Requirement:
Format each line of the data below as a JSON list of strings, with one string per line and blank lines omitted.

Data entries:
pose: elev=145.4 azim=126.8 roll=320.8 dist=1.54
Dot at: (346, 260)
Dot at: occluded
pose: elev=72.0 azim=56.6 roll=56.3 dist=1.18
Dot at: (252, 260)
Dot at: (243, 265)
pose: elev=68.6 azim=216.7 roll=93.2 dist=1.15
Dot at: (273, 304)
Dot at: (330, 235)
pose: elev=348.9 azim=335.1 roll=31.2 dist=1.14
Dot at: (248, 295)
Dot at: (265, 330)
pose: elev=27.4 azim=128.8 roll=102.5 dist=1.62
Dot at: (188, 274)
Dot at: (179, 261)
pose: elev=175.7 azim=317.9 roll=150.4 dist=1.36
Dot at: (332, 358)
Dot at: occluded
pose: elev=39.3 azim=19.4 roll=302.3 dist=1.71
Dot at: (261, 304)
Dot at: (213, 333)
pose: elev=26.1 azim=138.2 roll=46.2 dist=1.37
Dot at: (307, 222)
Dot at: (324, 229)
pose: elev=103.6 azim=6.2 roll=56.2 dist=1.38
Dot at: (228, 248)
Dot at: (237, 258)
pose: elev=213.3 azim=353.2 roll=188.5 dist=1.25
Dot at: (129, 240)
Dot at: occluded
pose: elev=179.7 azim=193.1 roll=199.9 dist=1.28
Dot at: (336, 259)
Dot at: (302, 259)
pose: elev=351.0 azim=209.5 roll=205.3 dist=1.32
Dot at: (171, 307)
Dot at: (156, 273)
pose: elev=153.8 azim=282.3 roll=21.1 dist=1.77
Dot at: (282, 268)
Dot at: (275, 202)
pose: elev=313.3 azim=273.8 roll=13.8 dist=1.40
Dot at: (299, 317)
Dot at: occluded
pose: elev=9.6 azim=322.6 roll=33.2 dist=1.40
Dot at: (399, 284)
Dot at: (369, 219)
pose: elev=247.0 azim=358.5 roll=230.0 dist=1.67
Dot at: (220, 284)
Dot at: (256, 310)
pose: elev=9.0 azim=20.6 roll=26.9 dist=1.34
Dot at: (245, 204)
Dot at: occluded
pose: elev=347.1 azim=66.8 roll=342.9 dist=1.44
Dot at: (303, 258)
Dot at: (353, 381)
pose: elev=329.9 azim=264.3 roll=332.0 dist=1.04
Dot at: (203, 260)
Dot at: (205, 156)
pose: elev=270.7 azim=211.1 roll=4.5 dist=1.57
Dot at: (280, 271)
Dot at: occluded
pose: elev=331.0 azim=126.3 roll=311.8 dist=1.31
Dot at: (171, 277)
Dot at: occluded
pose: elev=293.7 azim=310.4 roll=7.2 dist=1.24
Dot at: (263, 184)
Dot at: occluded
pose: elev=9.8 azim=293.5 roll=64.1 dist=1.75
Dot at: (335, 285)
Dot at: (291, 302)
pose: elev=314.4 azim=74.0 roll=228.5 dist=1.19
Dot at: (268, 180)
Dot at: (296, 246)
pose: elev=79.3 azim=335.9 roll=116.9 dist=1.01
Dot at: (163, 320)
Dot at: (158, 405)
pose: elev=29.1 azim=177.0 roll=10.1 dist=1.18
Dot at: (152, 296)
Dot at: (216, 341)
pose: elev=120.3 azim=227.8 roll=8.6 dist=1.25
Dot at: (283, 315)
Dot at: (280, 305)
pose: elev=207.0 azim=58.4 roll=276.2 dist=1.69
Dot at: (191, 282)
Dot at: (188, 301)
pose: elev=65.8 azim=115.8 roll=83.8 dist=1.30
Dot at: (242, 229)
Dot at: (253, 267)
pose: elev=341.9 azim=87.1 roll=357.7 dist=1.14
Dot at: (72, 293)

Solution for this task:
[
  "pose: elev=145.4 azim=126.8 roll=320.8 dist=1.54",
  "Dot at: (346, 260)",
  "Dot at: occluded",
  "pose: elev=72.0 azim=56.6 roll=56.3 dist=1.18",
  "Dot at: (252, 260)",
  "Dot at: (243, 265)",
  "pose: elev=68.6 azim=216.7 roll=93.2 dist=1.15",
  "Dot at: (273, 304)",
  "Dot at: (330, 235)",
  "pose: elev=348.9 azim=335.1 roll=31.2 dist=1.14",
  "Dot at: (248, 295)",
  "Dot at: (265, 330)",
  "pose: elev=27.4 azim=128.8 roll=102.5 dist=1.62",
  "Dot at: (188, 274)",
  "Dot at: (179, 261)",
  "pose: elev=175.7 azim=317.9 roll=150.4 dist=1.36",
  "Dot at: (332, 358)",
  "Dot at: occluded",
  "pose: elev=39.3 azim=19.4 roll=302.3 dist=1.71",
  "Dot at: (261, 304)",
  "Dot at: (213, 333)",
  "pose: elev=26.1 azim=138.2 roll=46.2 dist=1.37",
  "Dot at: (307, 222)",
  "Dot at: (324, 229)",
  "pose: elev=103.6 azim=6.2 roll=56.2 dist=1.38",
  "Dot at: (228, 248)",
  "Dot at: (237, 258)",
  "pose: elev=213.3 azim=353.2 roll=188.5 dist=1.25",
  "Dot at: (129, 240)",
  "Dot at: occluded",
  "pose: elev=179.7 azim=193.1 roll=199.9 dist=1.28",
  "Dot at: (336, 259)",
  "Dot at: (302, 259)",
  "pose: elev=351.0 azim=209.5 roll=205.3 dist=1.32",
  "Dot at: (171, 307)",
  "Dot at: (156, 273)",
  "pose: elev=153.8 azim=282.3 roll=21.1 dist=1.77",
  "Dot at: (282, 268)",
  "Dot at: (275, 202)",
  "pose: elev=313.3 azim=273.8 roll=13.8 dist=1.40",
  "Dot at: (299, 317)",
  "Dot at: occluded",
  "pose: elev=9.6 azim=322.6 roll=33.2 dist=1.40",
  "Dot at: (399, 284)",
  "Dot at: (369, 219)",
  "pose: elev=247.0 azim=358.5 roll=230.0 dist=1.67",
  "Dot at: (220, 284)",
  "Dot at: (256, 310)",
  "pose: elev=9.0 azim=20.6 roll=26.9 dist=1.34",
  "Dot at: (245, 204)",
  "Dot at: occluded",
  "pose: elev=347.1 azim=66.8 roll=342.9 dist=1.44",
  "Dot at: (303, 258)",
  "Dot at: (353, 381)",
  "pose: elev=329.9 azim=264.3 roll=332.0 dist=1.04",
  "Dot at: (203, 260)",
  "Dot at: (205, 156)",
  "pose: elev=270.7 azim=211.1 roll=4.5 dist=1.57",
  "Dot at: (280, 271)",
  "Dot at: occluded",
  "pose: elev=331.0 azim=126.3 roll=311.8 dist=1.31",
  "Dot at: (171, 277)",
  "Dot at: occluded",
  "pose: elev=293.7 azim=310.4 roll=7.2 dist=1.24",
  "Dot at: (263, 184)",
  "Dot at: occluded",
  "pose: elev=9.8 azim=293.5 roll=64.1 dist=1.75",
  "Dot at: (335, 285)",
  "Dot at: (291, 302)",
  "pose: elev=314.4 azim=74.0 roll=228.5 dist=1.19",
  "Dot at: (268, 180)",
  "Dot at: (296, 246)",
  "pose: elev=79.3 azim=335.9 roll=116.9 dist=1.01",
  "Dot at: (163, 320)",
  "Dot at: (158, 405)",
  "pose: elev=29.1 azim=177.0 roll=10.1 dist=1.18",
  "Dot at: (152, 296)",
  "Dot at: (216, 341)",
  "pose: elev=120.3 azim=227.8 roll=8.6 dist=1.25",
  "Dot at: (283, 315)",
  "Dot at: (280, 305)",
  "pose: elev=207.0 azim=58.4 roll=276.2 dist=1.69",
  "Dot at: (191, 282)",
  "Dot at: (188, 301)",
  "pose: elev=65.8 azim=115.8 roll=83.8 dist=1.30",
  "Dot at: (242, 229)",
  "Dot at: (253, 267)",
  "pose: elev=341.9 azim=87.1 roll=357.7 dist=1.14",
  "Dot at: (72, 293)"
]